▶ _DATA TO USE_
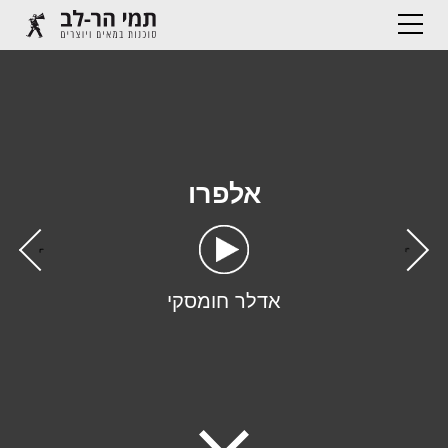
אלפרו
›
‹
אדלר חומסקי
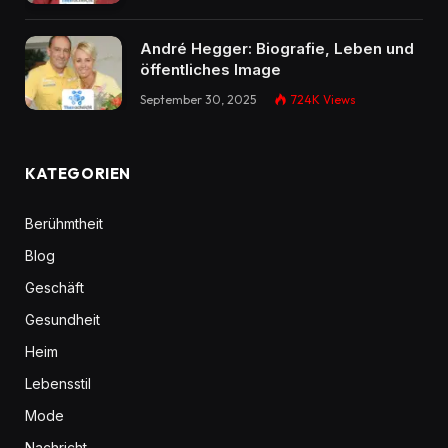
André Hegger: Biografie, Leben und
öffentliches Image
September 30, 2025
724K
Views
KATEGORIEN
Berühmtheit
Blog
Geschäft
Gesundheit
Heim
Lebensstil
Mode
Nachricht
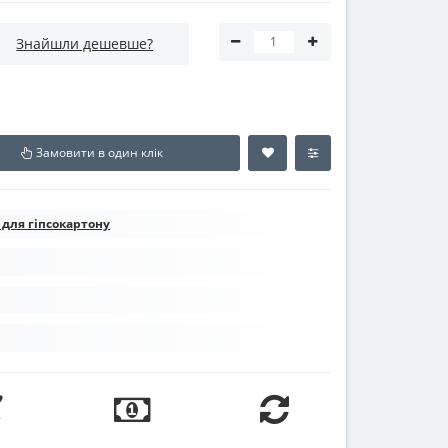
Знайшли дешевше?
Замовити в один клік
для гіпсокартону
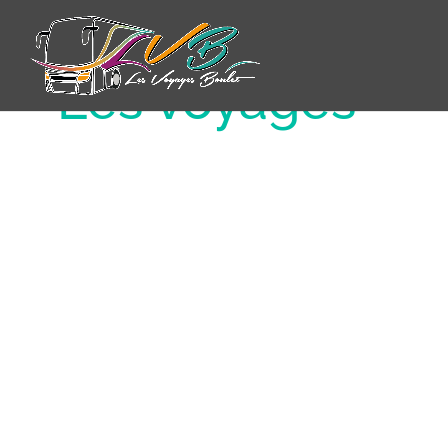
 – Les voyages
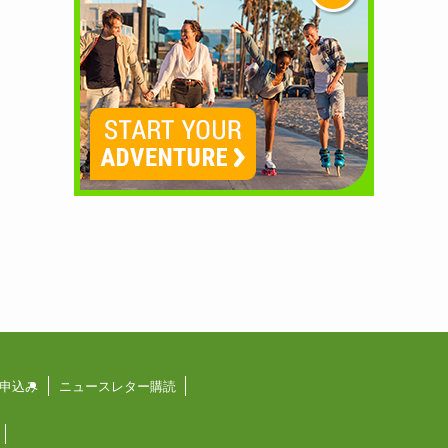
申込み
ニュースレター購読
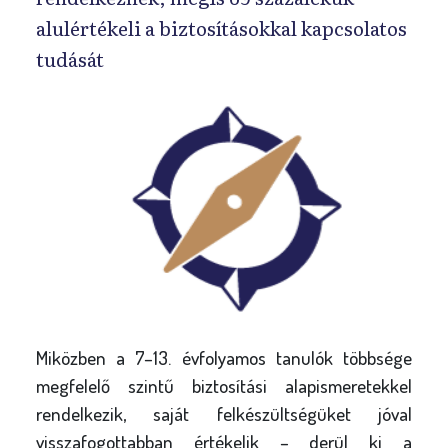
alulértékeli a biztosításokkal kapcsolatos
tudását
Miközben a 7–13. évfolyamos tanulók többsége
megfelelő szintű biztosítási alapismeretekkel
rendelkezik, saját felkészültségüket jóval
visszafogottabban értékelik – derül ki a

* * *

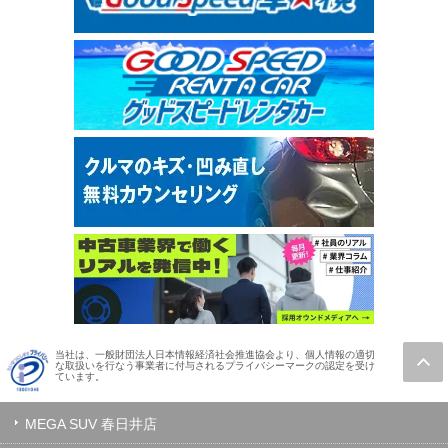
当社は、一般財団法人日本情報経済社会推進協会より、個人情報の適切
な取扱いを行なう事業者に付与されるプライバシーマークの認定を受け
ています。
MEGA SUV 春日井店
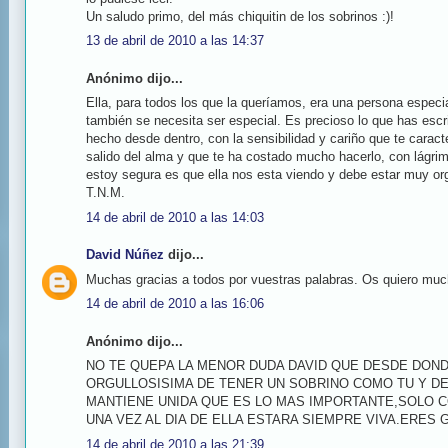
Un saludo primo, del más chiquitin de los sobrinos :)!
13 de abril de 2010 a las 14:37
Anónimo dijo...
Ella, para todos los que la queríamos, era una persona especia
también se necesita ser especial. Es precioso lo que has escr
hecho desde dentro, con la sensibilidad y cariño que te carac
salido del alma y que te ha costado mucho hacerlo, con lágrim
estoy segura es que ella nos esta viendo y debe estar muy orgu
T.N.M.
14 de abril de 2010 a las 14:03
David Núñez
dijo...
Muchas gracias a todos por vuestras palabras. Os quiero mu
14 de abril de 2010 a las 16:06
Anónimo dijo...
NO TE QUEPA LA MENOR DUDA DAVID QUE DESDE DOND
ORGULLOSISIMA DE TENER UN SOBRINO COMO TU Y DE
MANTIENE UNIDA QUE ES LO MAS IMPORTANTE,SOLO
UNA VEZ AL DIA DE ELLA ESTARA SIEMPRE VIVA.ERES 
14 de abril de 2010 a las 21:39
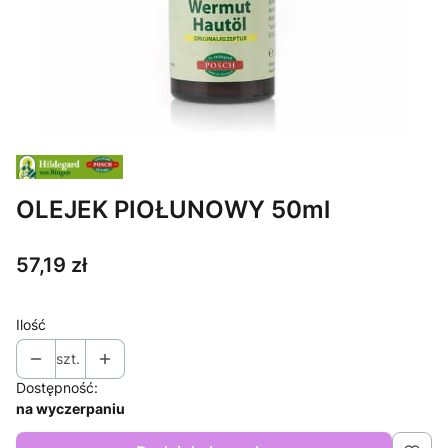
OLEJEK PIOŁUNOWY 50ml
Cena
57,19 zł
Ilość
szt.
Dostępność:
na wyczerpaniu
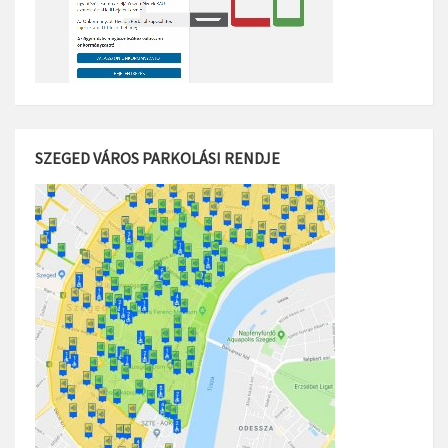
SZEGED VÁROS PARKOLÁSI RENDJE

--

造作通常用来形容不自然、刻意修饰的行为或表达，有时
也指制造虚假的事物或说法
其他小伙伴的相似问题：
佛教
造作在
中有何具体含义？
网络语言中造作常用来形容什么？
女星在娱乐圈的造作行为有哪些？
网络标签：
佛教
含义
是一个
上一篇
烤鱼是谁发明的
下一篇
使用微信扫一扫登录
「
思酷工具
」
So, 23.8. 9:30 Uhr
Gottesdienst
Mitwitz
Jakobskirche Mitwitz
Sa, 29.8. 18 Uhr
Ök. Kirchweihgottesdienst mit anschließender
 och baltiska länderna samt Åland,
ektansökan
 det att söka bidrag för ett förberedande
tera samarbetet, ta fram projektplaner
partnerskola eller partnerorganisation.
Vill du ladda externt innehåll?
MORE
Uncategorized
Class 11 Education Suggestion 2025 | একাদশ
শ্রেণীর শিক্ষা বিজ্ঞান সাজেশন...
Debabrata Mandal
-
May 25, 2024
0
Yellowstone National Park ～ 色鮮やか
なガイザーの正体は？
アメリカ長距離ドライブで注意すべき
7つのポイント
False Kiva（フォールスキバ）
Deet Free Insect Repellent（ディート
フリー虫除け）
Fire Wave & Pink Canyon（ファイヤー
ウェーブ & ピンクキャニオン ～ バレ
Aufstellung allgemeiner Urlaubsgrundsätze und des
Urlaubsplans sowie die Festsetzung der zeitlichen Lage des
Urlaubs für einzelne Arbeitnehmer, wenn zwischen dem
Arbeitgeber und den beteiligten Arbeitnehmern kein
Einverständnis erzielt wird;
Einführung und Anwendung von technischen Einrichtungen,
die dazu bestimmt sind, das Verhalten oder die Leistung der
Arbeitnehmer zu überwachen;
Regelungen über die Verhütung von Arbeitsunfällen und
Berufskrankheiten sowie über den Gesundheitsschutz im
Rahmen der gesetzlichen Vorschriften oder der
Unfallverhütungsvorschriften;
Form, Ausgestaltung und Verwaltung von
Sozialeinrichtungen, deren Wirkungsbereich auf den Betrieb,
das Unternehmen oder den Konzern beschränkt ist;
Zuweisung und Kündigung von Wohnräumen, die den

▶ _BRIEF_
Line for line, output the entries above from the line with "NO TE QUEPA" to the line with "SZEGED VÁROS PARKOLÁSI RENDJE", both included, and nothing more. Skip pictures.

▶ _WRITTEN RESPONSE_
NO TE QUEPA LA MENOR DUDA DAVID QUE DESDE DOND
ORGULLOSISIMA DE TENER UN SOBRINO COMO TU Y DE
MANTIENE UNIDA QUE ES LO MAS IMPORTANTE,SOLO
UNA VEZ AL DIA DE ELLA ESTARA SIEMPRE VIVA.ERES 
14 de abril de 2010 a las 21:39
OLEJEK PIOŁUNOWY 50ml
Cena
57,19 zł
Ilość
szt.
Dostępność:
na wyczerpaniu
SZEGED VÁROS PARKOLÁSI RENDJE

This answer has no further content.